**EXTRAIT CITÉ**
┄┄┄┄┄┄┄┄┄┄
Turandot fait son retour à Bruxelles après 45 ans d’absence, avec une nouvelle mise en scène confiée à l’imprévisible Christophe Coppens. La transposition en un huis-clos étouffant lors d’une soirée bling-bling contemporaine fonctionne bien, malgré plusieurs modifications substantielles du récit, à même de surprendre les puristes.
Par Florent Coudeyrat
On n’en finit pas de revisiter Turandot, et son conte cruel, qui fascine toujours autant par sa multiplicité d’interprétation, comme le prouve les audaces de Christophe Coppens : en nous plongeant d’emblée dans le monde très fermé de l’élite richissime chinoise, il fait de Turandot une héritière courtisée et très en vue, beaucoup moins frigide que ne le suggère le livret original. Son idée principale consiste à dérouler l’ensemble des péripéties dans le décor unique des appartements de l’héroïne, où de nombreux invités très chics se délectent des événements, comme un spectacle offert à leurs regards blasés.
Première surprise, le sacrifice du Prince de Perse disparaît pour faire place à son effeuillage en public, avant de rejoindre Turandot et ses jeunes outsiders, en une chambre énigmatique et loin des regards en hauteur. À quels jeux sexuels dangereux se livrent-ils ? Les confrontations sociales sont aussi au cœur du récit, qui met en avant le rôle des ministres travailleurs, pendant que les puissants se reposent. Le ballet tournoyant des balais autour d’eux donne ainsi des faux airs de la série télévisée Palace en faisant une place à quelques rares traits d’humour. Globalement, la mise en scène impressionne par sa capacité à épouser chaque rupture de ton au niveau musical, notamment par l’inventivité du renouvellement des éclairages : on reconnaît en cela les qualités de plasticien et le sens du détail chers à Coppens.
┄┄┄┄┄┄┄┄┄┄
**MATÉRIEL**

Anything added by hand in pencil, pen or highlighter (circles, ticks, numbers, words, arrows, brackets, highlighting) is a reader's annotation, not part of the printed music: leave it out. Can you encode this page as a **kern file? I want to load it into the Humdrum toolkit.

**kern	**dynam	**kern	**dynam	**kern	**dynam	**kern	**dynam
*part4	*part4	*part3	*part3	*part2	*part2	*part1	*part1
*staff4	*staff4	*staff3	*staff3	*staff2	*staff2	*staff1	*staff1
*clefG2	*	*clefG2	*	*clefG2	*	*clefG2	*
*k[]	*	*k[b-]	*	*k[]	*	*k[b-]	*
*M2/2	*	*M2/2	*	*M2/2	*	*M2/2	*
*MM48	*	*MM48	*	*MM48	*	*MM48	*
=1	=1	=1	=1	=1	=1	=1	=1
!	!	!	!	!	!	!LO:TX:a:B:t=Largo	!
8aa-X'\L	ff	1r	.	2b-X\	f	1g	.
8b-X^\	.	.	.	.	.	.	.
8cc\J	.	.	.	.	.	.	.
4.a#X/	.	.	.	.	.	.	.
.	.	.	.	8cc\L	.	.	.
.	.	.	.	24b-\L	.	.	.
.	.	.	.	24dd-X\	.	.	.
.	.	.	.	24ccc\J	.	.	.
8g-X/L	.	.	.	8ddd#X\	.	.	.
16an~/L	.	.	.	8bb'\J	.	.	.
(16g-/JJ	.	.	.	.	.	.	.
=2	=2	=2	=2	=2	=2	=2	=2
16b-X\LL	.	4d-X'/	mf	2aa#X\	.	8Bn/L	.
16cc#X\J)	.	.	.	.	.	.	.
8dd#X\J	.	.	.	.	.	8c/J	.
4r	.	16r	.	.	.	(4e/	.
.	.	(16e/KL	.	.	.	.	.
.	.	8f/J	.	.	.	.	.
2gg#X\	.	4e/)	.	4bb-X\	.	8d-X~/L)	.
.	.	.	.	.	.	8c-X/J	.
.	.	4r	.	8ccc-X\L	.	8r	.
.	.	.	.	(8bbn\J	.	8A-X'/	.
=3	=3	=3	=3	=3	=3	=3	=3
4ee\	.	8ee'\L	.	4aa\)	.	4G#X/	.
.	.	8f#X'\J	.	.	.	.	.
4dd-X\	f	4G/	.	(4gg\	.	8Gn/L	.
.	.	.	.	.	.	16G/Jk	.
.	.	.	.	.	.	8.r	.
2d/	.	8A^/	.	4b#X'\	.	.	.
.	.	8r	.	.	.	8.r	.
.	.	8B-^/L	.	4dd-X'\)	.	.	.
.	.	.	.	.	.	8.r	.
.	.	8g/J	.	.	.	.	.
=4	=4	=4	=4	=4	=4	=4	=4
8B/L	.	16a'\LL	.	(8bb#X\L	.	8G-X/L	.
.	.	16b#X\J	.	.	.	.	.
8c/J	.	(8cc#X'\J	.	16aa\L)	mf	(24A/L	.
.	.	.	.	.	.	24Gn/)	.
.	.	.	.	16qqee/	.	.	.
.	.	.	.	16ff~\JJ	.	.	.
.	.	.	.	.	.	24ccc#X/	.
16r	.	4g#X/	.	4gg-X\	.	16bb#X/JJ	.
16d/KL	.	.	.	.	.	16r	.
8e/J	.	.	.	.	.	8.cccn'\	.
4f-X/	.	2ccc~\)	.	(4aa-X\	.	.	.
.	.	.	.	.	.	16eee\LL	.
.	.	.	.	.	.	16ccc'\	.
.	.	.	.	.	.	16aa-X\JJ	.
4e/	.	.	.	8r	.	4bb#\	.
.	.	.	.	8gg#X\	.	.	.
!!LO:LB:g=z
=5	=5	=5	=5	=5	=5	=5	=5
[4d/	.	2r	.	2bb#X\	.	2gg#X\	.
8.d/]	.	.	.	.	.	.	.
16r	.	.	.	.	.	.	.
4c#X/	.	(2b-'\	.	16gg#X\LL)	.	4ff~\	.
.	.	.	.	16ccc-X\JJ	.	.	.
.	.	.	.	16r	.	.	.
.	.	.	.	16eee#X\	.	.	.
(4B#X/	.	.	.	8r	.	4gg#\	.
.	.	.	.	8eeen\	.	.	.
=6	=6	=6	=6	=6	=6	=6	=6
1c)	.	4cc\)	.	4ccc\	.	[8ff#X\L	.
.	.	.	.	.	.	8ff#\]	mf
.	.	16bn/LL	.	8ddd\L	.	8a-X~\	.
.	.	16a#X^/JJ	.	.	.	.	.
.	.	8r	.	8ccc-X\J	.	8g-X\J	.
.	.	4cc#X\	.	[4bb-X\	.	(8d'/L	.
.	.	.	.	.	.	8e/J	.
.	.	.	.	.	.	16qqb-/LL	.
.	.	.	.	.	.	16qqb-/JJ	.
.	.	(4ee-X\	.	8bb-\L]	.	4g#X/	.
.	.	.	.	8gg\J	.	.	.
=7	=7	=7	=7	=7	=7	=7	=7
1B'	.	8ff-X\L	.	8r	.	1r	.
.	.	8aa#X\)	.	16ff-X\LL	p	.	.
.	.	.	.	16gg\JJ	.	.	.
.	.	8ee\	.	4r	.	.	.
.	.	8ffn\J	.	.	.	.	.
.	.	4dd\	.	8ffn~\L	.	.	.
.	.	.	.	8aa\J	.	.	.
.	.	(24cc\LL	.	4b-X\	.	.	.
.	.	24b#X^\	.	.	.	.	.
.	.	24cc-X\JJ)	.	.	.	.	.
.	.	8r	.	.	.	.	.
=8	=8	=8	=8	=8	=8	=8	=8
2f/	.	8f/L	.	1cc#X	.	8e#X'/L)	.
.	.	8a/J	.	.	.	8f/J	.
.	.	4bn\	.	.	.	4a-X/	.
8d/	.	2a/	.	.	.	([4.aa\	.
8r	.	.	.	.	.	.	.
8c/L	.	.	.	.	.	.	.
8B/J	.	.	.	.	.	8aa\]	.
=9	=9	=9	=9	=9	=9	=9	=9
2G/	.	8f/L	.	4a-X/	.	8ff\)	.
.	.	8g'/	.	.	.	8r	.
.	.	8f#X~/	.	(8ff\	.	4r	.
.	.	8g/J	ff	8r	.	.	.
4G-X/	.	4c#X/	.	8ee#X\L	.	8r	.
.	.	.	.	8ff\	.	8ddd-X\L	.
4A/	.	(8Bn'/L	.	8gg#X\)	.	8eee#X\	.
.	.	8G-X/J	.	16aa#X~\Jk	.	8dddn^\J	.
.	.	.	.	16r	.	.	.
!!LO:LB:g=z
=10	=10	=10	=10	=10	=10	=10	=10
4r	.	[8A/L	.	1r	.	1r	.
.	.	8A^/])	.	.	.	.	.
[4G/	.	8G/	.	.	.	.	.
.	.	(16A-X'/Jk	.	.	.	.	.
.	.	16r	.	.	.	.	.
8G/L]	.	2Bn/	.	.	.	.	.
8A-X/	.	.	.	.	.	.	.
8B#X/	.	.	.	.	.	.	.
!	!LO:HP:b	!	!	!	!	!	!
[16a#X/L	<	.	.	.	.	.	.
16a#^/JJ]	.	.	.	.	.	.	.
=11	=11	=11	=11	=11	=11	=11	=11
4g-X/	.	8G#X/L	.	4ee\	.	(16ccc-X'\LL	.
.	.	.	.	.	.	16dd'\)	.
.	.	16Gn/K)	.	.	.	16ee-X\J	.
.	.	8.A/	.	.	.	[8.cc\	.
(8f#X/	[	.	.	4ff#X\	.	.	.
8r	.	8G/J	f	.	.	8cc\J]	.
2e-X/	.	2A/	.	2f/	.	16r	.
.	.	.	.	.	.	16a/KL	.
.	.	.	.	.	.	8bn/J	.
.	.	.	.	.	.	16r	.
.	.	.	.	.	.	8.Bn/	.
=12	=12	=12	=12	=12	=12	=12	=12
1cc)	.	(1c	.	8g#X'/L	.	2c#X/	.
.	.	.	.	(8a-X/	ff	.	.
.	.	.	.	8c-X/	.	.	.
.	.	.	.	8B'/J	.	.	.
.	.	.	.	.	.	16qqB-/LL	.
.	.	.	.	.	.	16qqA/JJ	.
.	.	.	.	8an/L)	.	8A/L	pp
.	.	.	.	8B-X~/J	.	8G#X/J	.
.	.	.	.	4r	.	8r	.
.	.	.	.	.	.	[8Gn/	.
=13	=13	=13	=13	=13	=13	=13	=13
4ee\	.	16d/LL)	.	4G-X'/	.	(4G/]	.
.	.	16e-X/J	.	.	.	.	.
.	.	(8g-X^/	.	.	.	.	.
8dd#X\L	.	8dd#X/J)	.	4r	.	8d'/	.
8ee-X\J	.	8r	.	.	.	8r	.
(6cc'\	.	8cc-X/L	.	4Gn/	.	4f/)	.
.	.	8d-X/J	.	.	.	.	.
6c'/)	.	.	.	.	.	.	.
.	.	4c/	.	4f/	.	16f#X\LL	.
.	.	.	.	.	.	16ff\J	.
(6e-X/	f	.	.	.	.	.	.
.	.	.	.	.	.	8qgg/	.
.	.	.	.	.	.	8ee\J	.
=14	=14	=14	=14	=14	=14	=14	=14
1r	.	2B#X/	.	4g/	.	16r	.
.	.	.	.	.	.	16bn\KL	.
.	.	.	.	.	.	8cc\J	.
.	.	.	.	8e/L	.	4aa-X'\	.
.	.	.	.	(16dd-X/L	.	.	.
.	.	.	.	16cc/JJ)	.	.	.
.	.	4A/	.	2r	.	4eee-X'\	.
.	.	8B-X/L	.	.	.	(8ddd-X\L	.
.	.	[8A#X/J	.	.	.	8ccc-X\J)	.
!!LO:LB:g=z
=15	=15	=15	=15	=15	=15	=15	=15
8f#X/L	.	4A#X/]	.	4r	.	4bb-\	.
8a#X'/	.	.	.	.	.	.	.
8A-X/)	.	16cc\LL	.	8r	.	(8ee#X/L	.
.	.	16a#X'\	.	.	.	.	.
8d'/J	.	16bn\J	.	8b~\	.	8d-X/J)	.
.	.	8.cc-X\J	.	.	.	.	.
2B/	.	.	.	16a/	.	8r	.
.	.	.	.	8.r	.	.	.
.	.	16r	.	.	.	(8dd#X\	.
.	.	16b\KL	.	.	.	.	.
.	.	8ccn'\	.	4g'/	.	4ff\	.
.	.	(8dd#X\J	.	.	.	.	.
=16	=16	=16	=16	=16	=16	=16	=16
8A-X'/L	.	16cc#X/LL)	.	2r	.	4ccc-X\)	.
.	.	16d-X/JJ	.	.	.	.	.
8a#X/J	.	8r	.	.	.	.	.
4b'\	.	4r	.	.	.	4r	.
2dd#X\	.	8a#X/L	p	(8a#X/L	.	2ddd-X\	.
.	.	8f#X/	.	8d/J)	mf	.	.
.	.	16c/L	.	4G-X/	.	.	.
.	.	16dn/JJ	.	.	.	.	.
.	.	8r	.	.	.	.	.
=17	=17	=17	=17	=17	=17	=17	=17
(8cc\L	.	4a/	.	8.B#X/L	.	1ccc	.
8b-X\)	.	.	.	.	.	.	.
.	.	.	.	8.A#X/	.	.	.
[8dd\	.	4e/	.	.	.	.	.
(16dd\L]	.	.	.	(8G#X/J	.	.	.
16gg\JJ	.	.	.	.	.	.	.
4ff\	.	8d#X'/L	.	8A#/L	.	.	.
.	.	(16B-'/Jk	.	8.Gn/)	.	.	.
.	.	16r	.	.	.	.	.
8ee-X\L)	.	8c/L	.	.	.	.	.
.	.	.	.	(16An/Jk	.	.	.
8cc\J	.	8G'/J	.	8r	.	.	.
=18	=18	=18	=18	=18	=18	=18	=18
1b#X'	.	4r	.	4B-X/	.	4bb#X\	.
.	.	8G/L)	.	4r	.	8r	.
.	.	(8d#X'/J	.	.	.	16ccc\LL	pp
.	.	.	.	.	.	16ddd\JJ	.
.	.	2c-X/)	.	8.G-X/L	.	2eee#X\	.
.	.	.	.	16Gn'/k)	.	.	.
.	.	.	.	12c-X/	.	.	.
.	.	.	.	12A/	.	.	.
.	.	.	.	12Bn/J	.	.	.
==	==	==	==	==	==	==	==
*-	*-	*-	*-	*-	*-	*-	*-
┄┄┄┄┄┄┄┄┄┄
**TRAVAIL DEMANDÉ**
Extrayez mot pour mot de la critique de Turandot le passage qui commence par « Turandot fait son » et se poursuit jusqu'à « surprendre les puristes. ».

**TRAVAIL EFFECTUÉ**
Turandot fait son retour à Bruxelles après 45 ans d’absence, avec une nouvelle mise en scène confiée à l’imprévisible Christophe Coppens. La transposition en un huis-clos étouffant lors d’une soirée bling-bling contemporaine fonctionne bien, malgré plusieurs modifications substantielles du récit, à même de surprendre les puristes.